Aristotle makes the odd remark about Thales that he thinks, "All things are full of gods" (On the Soul 405a 19). Similarly, Hippolytus says that for Thales: "This principle [water] is God, and it has neither beginning nor end" (Refut. 1). How can it be that all things are full of gods and that water is God?  Aetius may provide some information about Thales' view that may allow for an explanation: "Thales said that the mind in the universe is God, and the all is endowed with soul and is full of spirits; and its divine moving power pervades the elementary water (Aet. 1. 7; Dox. 301). Thales's view seems to be as follows. As most Greeks, he holds that soul is the cause of all motion, even of inanimate objects. Thus, since there is motion, there must be a soul causing each instance of motion. (This would explain why Thales in reputed to have said that the magnet has a soul, for otherwise it would not be able to cause motion [On the Soul A. 2; 405a 19].) He then takes a further step and concludes that soul, or the cause of motion, is a god or God. This is probably the meaning of his statement that all things are full of gods (Aristotle) or spirits (Aetius). For every instance of motion at a given time there must be a soul or a god causing it.
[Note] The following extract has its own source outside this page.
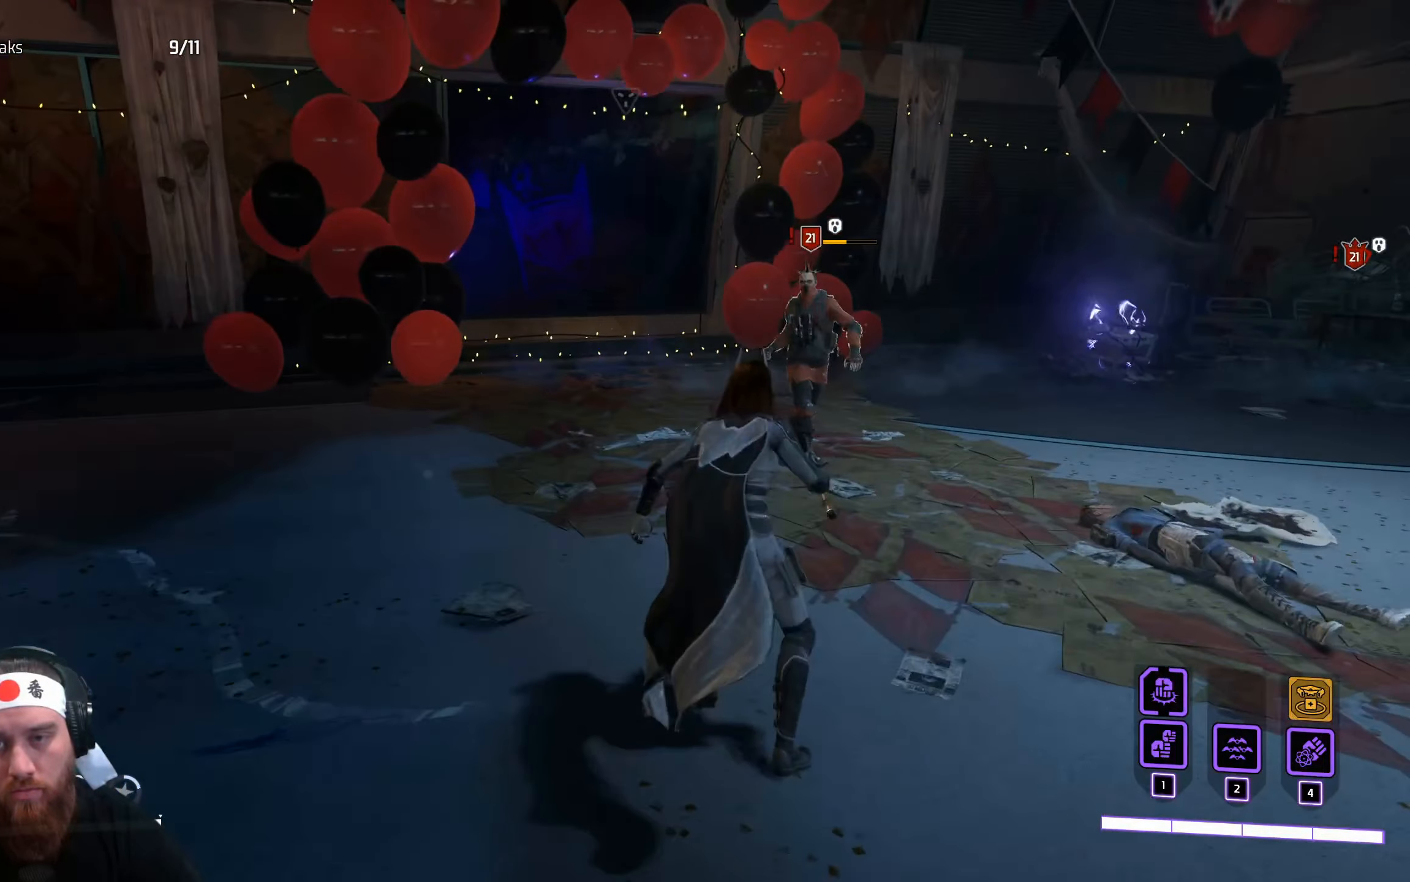
{"keys": [], "mouse": [], "events": [[100, "shift", "up"], [350, "mouse_left", "down"], [450, "mouse_left", "up"], [450, "w", "up"]]}
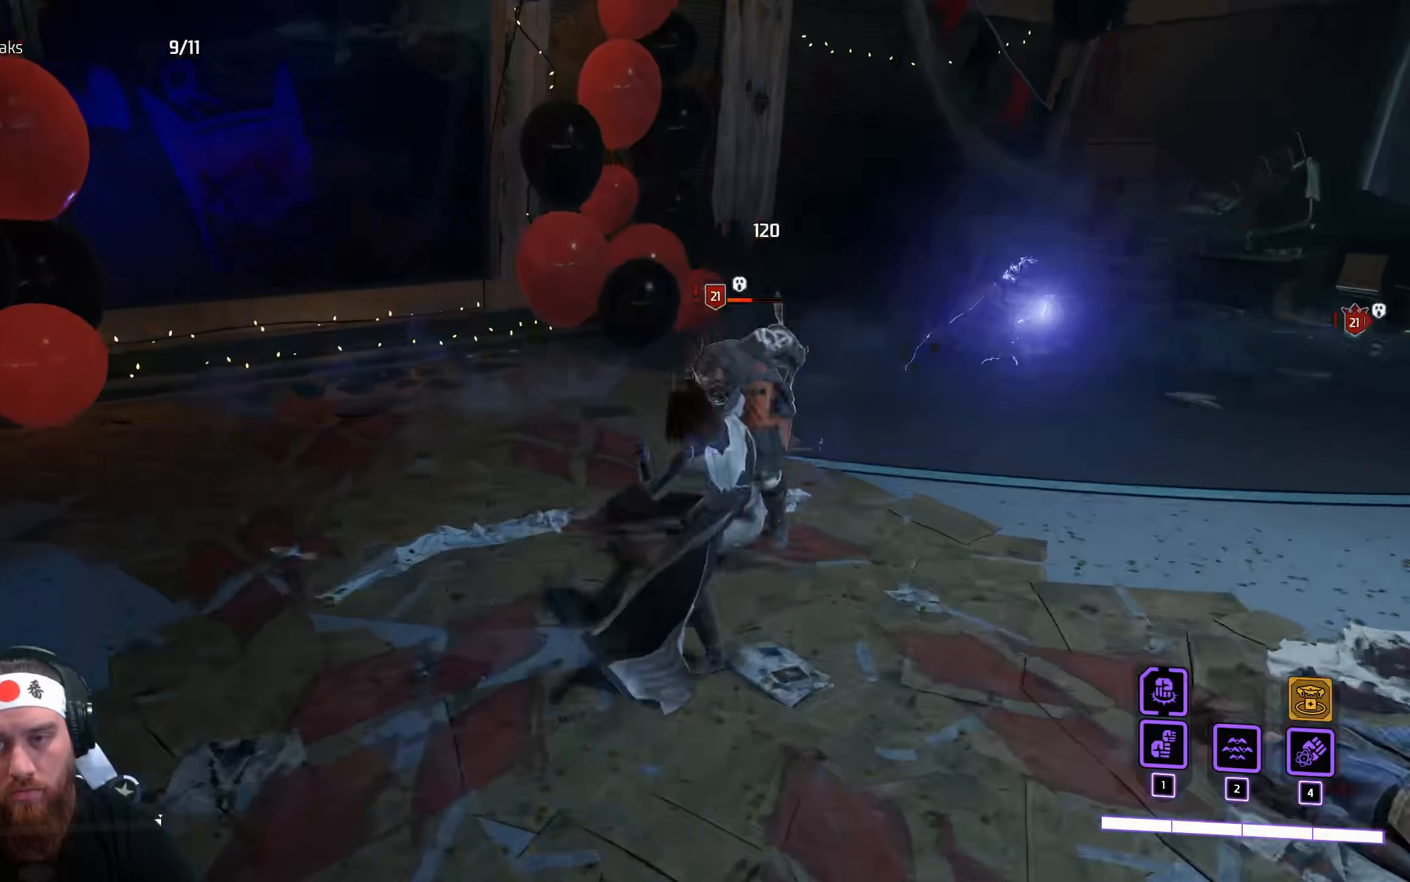
{"keys": [], "mouse": [], "events": [[84, "mouse_left", "down"], [184, "mouse_left", "up"]]}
The reason that he identifies water with God is because he holds, as most Greeks do, that whatever is eternal is divine. Thus, since it as the first material principle is eternal, water must be God. This would make sense of Clement of Alexandria's statement: "For Thales being asked, What is the divinity? said, 'What has neither beginning nor end'" (Strom. 5.14). Perhaps Thales believes that, as divine, water is permeated by mind or God, which is the moving force behind the permutations of water into all things; in other words, water is the soul of all things. But how does Thales move from belief in one God to many gods on the basis of his belief that water is God?  It is possible he holds that the one God or mind fragments itself to become the moving forces behind all individual moving things; thus the "gods" as the cause of motion are really only manifestations of one God. Clearly, Thales's first material principle—water—is more than just ordinary water; rather it is the eternal source of all things..

 

 

 

Which elements of Thales' views do you think are defensible, if any?